Nestled on a family farm, this South African shipping-container cabin is completely off the grid.
Located on owner Lucas Steyn’s family farm in Botrivier, a 90-minute drive from Capetown, Copia is an eco-retreat comprised of two shipping-container cabins in the South African countryside. Two San Francisco art and travel addicts overhauled a loft—and customized a pair of shipping containers—to accommodate their collection and reflect their passions. The shipping containers were stacked, joined with steel tubes, and lashed to reinforced floor joints to make them earthquake-safe.
The open-concept Coromandel Bach is a container home that reinterprets the New Zealand building tradition of crafting wood. Located on the North Island’s Coromandel Peninsula, this container house captures the beautiful simplicity of living with nature. Natural timber provides a seamless connection to its surroundings. Designed by Crosson Clarke Carnachan Architects, this unique holiday home can be easily boxed up when not in use. A simple mechanism opens the deck upon arrival. The house has a simple rectangular open plan that extends the interior space to the outside and the ocean beyond.
Made of scraps taken from the containers’ sides, the roof creates a sense of openness from the inside and ushers in sunlight. Its slanted design creates a wind tower effect, providing natural ventilation that negates the need for air conditioning.

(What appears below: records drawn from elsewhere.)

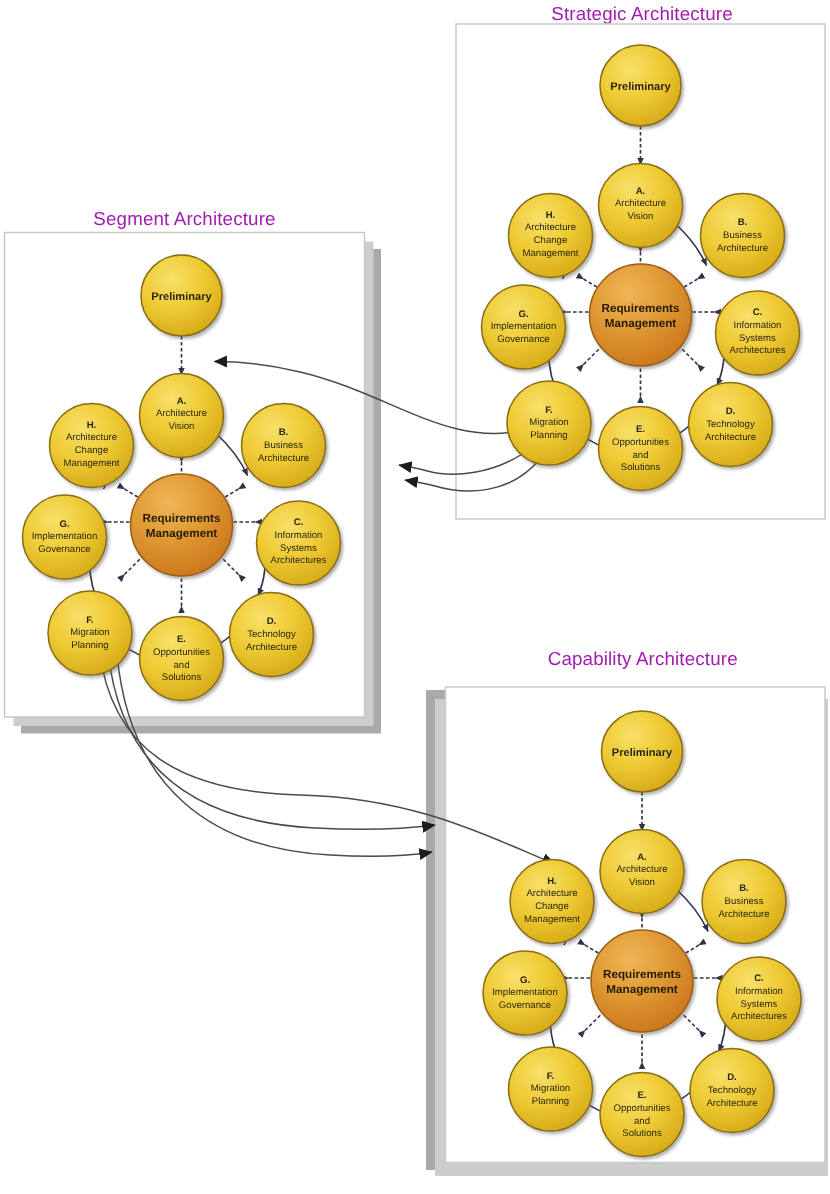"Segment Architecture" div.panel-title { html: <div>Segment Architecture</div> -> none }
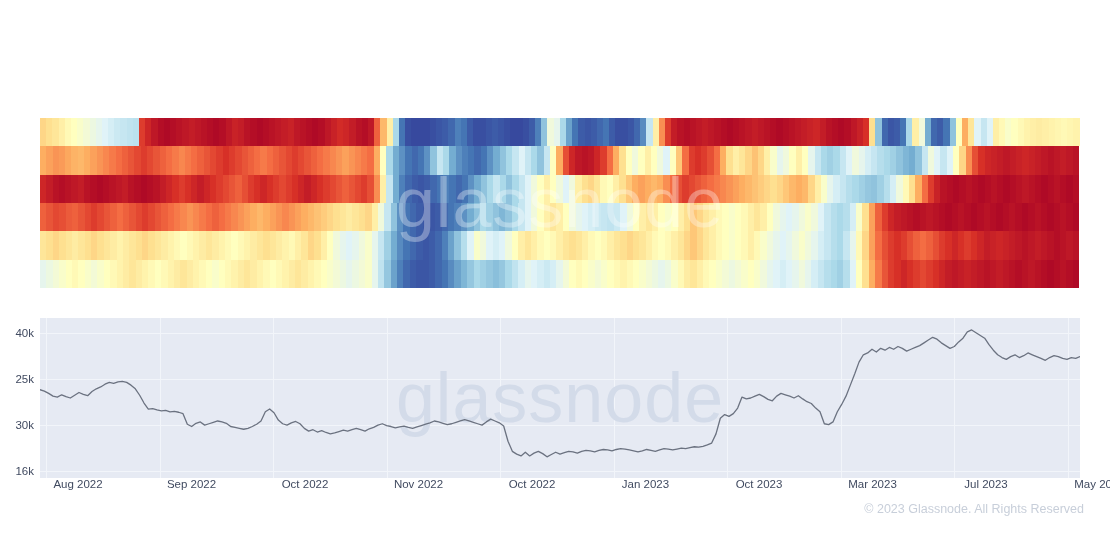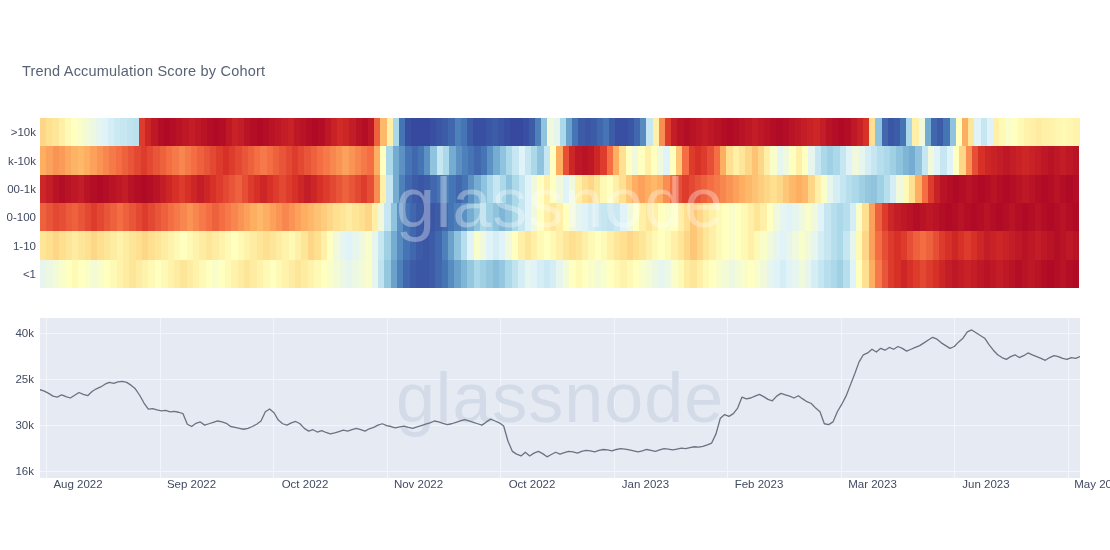"Trend Accumulation Score by Cohort" div.chart-title { html: <div>Trend Accumulation Score by Cohort</div> -> none }
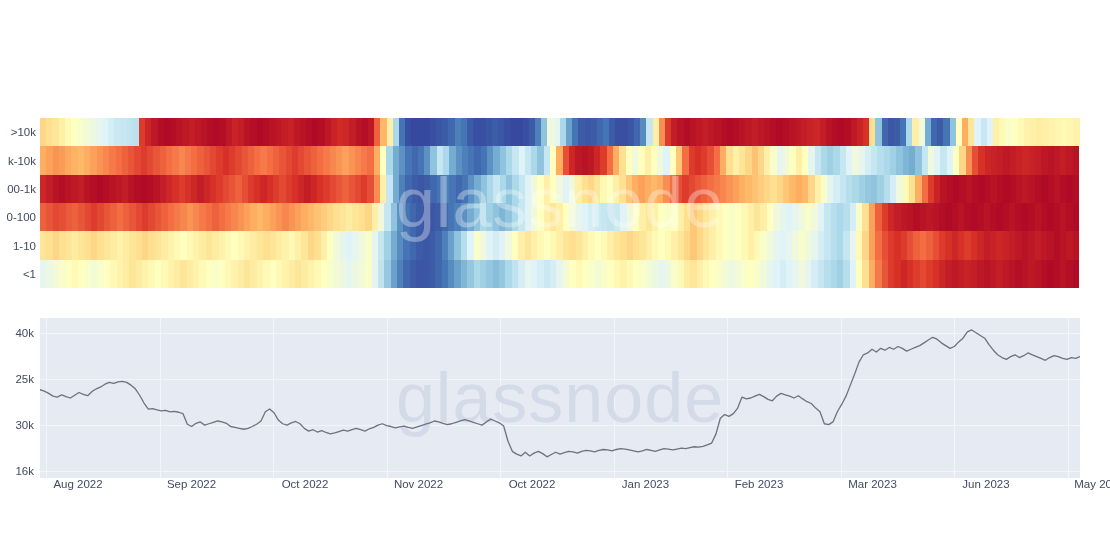">10k" div.hm-ylabels { html: <div> <div>&gt;10k</div> <div>k-10k</div> <div>00-1k</div> <div>0-100</div> <div>1-10</div> <div>&lt;1</div> </div> -> none }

Shipping Containers in Commercial or Hospitality Projects
Shipping container architecture isn’t just limited to residential—these hotels and storefronts bring the industrial aesthetic into the commercial and hospitality space.
Eight shipping containers, shifted and cut along a 45-degree angle, are combined in a fishbone pattern to create a sculptural, arrow-shaped volume that’s raised almost 10 feet above ground. Designed by New York firm LOT-EK, the building serves as an art school near the Hakwoon park pedestrian walkway in Anyang, as well as a focal point and landmark structure for the city of Anyang.
These 20-foot shipping containers are repurposed into stunning luxurious hotel rooms.
Australia-based firm Contained specializes in transforming vessels that originally hauled heavy cargo all over the world into well-designed lodgings. The portable structures have the unique ability to travel almost anywhere. Each 20-foot container easily opens up, flips out, and unfolds into an individual hotel room that opens up to the surrounding landscape, wherever that may be. As the story goes, Contained directors Anatoly Mezhov and Irene Polo envisioned these as ephemeral accommodations placed where there were no previous options. Born out of their love of traveling, the idea was to create a portable hotel room for short stays that can be set up anywhere.
Located at The Proxy in Hayes Valley, San Francisco, AETHERsf is a concept space constructed from three 40-foot shipping containers stacked on top of each other. In addition to a curated selection of design-focused outerwear, the space features a custom, glass-encased cantilevered lounge, reclaimed oak floors, and a belt-driven "dry cleaner"-style conveyor system.